[Saved entries]
──────────

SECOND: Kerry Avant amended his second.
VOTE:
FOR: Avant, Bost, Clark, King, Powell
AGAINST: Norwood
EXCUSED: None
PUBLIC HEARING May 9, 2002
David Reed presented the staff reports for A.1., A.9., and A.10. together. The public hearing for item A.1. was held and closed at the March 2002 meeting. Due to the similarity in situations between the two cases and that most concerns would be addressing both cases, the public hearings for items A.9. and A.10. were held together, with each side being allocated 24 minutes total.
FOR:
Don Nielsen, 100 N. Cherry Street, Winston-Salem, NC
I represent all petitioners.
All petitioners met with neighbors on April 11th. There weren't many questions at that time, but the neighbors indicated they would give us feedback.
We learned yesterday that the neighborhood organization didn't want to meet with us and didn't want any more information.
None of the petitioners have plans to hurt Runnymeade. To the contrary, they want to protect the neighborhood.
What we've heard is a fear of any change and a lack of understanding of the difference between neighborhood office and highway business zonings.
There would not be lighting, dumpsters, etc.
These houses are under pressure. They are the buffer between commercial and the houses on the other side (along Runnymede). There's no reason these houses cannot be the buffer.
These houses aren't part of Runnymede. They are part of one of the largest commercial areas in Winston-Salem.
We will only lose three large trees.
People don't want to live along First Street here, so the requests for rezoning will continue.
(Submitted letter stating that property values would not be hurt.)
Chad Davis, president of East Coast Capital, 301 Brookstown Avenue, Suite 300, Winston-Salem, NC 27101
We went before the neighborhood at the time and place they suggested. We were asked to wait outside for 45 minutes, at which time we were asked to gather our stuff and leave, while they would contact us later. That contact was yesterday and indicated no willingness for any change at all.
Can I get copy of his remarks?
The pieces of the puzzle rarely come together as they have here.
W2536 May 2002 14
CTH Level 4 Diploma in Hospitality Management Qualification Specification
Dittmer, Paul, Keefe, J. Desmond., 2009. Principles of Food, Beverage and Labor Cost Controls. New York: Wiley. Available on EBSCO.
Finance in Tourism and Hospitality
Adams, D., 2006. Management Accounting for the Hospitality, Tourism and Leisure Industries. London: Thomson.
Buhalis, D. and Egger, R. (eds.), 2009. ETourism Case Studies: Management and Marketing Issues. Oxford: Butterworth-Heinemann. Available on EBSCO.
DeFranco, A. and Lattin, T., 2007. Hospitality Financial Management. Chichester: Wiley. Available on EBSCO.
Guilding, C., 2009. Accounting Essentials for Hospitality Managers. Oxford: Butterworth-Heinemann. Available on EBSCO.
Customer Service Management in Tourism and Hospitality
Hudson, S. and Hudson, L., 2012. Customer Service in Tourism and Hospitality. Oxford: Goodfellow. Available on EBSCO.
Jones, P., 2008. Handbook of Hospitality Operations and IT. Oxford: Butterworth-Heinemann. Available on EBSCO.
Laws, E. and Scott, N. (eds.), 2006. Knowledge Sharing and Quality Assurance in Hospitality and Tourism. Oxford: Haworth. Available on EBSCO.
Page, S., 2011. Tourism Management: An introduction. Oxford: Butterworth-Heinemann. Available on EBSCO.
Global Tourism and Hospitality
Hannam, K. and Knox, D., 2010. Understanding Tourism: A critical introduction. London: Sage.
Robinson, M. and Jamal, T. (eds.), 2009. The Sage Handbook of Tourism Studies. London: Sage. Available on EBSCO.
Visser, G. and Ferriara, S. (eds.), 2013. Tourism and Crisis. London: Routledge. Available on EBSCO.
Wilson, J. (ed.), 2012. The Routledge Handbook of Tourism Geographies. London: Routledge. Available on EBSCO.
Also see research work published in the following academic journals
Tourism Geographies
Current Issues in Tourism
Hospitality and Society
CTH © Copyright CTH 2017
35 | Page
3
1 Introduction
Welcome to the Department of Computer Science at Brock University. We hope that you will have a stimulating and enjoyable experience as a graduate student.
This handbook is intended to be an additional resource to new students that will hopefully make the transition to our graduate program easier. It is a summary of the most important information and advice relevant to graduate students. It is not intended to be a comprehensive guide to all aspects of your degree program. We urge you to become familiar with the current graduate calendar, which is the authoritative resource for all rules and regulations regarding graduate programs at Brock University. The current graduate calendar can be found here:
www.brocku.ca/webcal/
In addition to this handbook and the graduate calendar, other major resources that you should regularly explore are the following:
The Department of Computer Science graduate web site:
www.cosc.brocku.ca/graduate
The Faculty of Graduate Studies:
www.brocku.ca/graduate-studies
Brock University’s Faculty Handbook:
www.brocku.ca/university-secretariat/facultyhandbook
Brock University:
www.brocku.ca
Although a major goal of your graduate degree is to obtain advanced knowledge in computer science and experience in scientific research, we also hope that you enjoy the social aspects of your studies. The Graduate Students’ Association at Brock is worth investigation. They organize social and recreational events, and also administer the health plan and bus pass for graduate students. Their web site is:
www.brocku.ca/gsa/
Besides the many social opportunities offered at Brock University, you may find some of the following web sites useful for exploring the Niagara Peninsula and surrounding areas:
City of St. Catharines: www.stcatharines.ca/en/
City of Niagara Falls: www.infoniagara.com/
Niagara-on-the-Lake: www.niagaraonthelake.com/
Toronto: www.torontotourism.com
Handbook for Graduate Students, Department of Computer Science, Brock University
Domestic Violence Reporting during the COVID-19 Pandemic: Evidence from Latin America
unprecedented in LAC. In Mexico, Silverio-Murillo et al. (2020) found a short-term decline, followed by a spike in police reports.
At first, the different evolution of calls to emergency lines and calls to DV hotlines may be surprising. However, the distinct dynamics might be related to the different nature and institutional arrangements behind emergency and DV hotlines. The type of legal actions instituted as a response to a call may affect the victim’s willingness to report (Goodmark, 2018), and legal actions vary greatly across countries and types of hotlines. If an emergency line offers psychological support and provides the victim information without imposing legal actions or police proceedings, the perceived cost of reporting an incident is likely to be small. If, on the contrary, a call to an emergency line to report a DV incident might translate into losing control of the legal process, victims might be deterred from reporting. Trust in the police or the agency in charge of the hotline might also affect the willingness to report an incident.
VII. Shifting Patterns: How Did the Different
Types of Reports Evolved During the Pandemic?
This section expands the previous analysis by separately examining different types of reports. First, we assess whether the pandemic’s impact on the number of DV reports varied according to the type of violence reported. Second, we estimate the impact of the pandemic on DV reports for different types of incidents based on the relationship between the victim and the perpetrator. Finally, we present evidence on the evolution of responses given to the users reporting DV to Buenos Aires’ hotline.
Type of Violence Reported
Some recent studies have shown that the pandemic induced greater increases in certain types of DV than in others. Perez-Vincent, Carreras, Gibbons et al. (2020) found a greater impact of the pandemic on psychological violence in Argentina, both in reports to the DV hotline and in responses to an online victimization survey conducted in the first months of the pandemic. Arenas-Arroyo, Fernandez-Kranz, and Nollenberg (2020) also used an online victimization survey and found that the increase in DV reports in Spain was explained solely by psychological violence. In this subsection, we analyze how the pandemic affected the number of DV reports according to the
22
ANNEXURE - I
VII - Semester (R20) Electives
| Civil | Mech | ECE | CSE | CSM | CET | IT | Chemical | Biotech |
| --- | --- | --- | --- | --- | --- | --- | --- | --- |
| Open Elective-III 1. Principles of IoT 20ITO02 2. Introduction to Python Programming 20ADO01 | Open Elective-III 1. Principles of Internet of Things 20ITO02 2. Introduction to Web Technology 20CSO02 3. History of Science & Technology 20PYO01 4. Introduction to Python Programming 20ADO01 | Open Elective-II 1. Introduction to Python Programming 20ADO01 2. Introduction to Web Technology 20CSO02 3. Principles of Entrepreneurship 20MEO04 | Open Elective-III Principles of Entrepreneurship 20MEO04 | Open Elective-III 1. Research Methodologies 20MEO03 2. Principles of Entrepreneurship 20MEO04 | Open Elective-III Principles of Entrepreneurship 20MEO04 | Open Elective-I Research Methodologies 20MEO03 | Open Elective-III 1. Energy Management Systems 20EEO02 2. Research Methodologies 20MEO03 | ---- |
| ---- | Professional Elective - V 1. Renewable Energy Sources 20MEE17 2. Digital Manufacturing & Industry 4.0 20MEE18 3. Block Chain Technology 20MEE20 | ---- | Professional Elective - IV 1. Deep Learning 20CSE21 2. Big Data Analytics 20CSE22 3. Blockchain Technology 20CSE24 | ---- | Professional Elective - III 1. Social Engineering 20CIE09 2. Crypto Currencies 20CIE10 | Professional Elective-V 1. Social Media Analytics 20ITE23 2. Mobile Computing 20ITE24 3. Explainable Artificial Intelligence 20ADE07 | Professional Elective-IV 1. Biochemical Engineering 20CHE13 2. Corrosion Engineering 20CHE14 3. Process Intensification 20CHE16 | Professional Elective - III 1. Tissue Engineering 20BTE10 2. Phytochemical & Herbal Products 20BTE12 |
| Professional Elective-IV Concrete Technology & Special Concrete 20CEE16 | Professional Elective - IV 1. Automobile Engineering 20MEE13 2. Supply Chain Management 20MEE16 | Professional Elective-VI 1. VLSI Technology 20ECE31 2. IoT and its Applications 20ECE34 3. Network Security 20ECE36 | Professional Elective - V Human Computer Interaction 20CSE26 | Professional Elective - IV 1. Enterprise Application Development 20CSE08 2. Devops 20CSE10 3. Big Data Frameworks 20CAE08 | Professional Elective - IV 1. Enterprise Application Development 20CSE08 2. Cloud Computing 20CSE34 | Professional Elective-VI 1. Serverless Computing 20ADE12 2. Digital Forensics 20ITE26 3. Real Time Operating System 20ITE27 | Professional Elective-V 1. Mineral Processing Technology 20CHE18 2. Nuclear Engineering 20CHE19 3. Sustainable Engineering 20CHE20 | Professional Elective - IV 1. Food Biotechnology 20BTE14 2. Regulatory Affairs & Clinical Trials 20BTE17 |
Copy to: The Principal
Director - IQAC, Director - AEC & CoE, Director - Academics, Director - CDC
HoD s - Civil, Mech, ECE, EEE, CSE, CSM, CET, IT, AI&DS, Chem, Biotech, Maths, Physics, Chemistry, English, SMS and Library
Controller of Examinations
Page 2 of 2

──────────

Look through the entries above and list every line containing "houses".

These houses are under pressure. They are the buffer between commercial and the houses on the other side (along Runnymede). There's no reason these houses cannot be the buffer.
These houses aren't part of Runnymede. They are part of one of the largest commercial areas in Winston-Salem.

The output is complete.